**GIVEN TEXT:**
********************
16 Days of Activism Against Gender-Based Violence is an international campaign to challenge gender-based violence.
UNFPA Kenya, in collaboration with UNHCR, implementing partners and the refugee community in Kakuma and Kalobeyei refugee camps, will use the platform provided by this year’s 16 Days of Activism to create awareness and mobilize communities in Kakuma and Kalobeyei (Turkana West Sub-County) against GBV under the theme: ‘End Gender-Based Violence in the World of Work’. The main event of the celebrations will be a marathon dubbed “Kakuma-Kalobeyei Community Run to End Gender Based Violence”
The initiative targets to create awareness among agencies and refugee workers on their responsibility and obligations for creating safe work spaces, including Prevention of Sexual Exploitation and Abuse (PSEA) as a form of GBV.
********************
**Dataset records:**

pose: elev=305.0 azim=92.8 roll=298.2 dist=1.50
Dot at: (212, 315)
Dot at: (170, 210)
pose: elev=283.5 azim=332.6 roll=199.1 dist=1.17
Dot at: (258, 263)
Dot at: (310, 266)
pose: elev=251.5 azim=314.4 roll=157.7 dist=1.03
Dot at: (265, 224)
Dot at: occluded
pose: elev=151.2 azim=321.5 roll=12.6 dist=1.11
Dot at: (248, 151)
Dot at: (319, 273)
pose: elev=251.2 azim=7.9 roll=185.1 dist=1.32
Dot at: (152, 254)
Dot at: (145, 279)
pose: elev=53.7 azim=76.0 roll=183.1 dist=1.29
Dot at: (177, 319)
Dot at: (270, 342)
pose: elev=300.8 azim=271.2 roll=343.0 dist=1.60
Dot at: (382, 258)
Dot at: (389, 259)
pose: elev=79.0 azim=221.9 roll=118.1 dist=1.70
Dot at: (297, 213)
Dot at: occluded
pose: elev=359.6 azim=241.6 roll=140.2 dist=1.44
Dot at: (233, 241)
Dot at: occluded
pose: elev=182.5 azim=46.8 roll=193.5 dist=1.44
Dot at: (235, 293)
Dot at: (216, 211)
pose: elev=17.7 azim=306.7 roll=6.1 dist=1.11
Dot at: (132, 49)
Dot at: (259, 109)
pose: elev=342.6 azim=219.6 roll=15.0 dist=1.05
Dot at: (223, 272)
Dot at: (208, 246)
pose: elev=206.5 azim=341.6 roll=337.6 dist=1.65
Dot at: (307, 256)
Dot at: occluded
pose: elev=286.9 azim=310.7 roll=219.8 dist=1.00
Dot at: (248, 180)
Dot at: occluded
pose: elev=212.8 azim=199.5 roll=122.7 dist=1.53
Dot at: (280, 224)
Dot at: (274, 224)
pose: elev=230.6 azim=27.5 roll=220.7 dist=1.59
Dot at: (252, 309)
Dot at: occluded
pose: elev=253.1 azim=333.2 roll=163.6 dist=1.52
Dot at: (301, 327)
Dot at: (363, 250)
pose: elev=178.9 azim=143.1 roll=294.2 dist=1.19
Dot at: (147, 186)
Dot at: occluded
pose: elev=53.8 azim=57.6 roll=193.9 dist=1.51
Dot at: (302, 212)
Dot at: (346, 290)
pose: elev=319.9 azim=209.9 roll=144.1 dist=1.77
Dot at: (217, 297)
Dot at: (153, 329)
********************
**STATED GOAL 1:**
In the records, starting at the line containing "pose: elev=151.2 azim=321.5" and ending at the one containing "Dot at: (346, 290)", switch "pose" to "camera" and give those lines back with nothing else altered.
**STATED GOAL 2:**
Resume the text on the Kakuma and Kalobeyei campaign against gender-based violence, picking up after its final sentence.

**TASK OUTPUT 1:**
camera: elev=151.2 azim=321.5 roll=12.6 dist=1.11
Dot at: (248, 151)
Dot at: (319, 273)
camera: elev=251.2 azim=7.9 roll=185.1 dist=1.32
Dot at: (152, 254)
Dot at: (145, 279)
camera: elev=53.7 azim=76.0 roll=183.1 dist=1.29
Dot at: (177, 319)
Dot at: (270, 342)
camera: elev=300.8 azim=271.2 roll=343.0 dist=1.60
Dot at: (382, 258)
Dot at: (389, 259)
camera: elev=79.0 azim=221.9 roll=118.1 dist=1.70
Dot at: (297, 213)
Dot at: occluded
camera: elev=359.6 azim=241.6 roll=140.2 dist=1.44
Dot at: (233, 241)
Dot at: occluded
camera: elev=182.5 azim=46.8 roll=193.5 dist=1.44
Dot at: (235, 293)
Dot at: (216, 211)
camera: elev=17.7 azim=306.7 roll=6.1 dist=1.11
Dot at: (132, 49)
Dot at: (259, 109)
camera: elev=342.6 azim=219.6 roll=15.0 dist=1.05
Dot at: (223, 272)
Dot at: (208, 246)
camera: elev=206.5 azim=341.6 roll=337.6 dist=1.65
Dot at: (307, 256)
Dot at: occluded
camera: elev=286.9 azim=310.7 roll=219.8 dist=1.00
Dot at: (248, 180)
Dot at: occluded
camera: elev=212.8 azim=199.5 roll=122.7 dist=1.53
Dot at: (280, 224)
Dot at: (274, 224)
camera: elev=230.6 azim=27.5 roll=220.7 dist=1.59
Dot at: (252, 309)
Dot at: occluded
camera: elev=253.1 azim=333.2 roll=163.6 dist=1.52
Dot at: (301, 327)
Dot at: (363, 250)
camera: elev=178.9 azim=143.1 roll=294.2 dist=1.19
Dot at: (147, 186)
Dot at: occluded
camera: elev=53.8 azim=57.6 roll=193.9 dist=1.51
Dot at: (302, 212)
Dot at: (346, 290)

**TASK OUTPUT 2:**
“UNFPA responds to vulnerability generated by humanitarian situations to ensure adequate and sustainable access to reproductive health services and protection against violations founded on gender inequalities. This years’ 16 Days Of Activism is for us to amplify efforts that we have made in collaboration with our partners to eliminate gender based violence as a desecration of human dignity and impediment to realization of sexual and reproductive health rights” read a statement by UNFPA’s Country Representative Dr. Ademola Olajide, ahead of the slated activities.
Sexual Exploitation and Abuse (SEA) as a form of GBV can lead to discrimination and exclusion of especially women and girls from work places, denying them opportunity for economic empowerment which deepens their vulnerability to further abuse. Organizations whose staff are implicated in work place related forms of GBV are exposed to reputation risks and legal sanctions that could dissuade donors. Individual staff themselves risk loss of employment and litigation.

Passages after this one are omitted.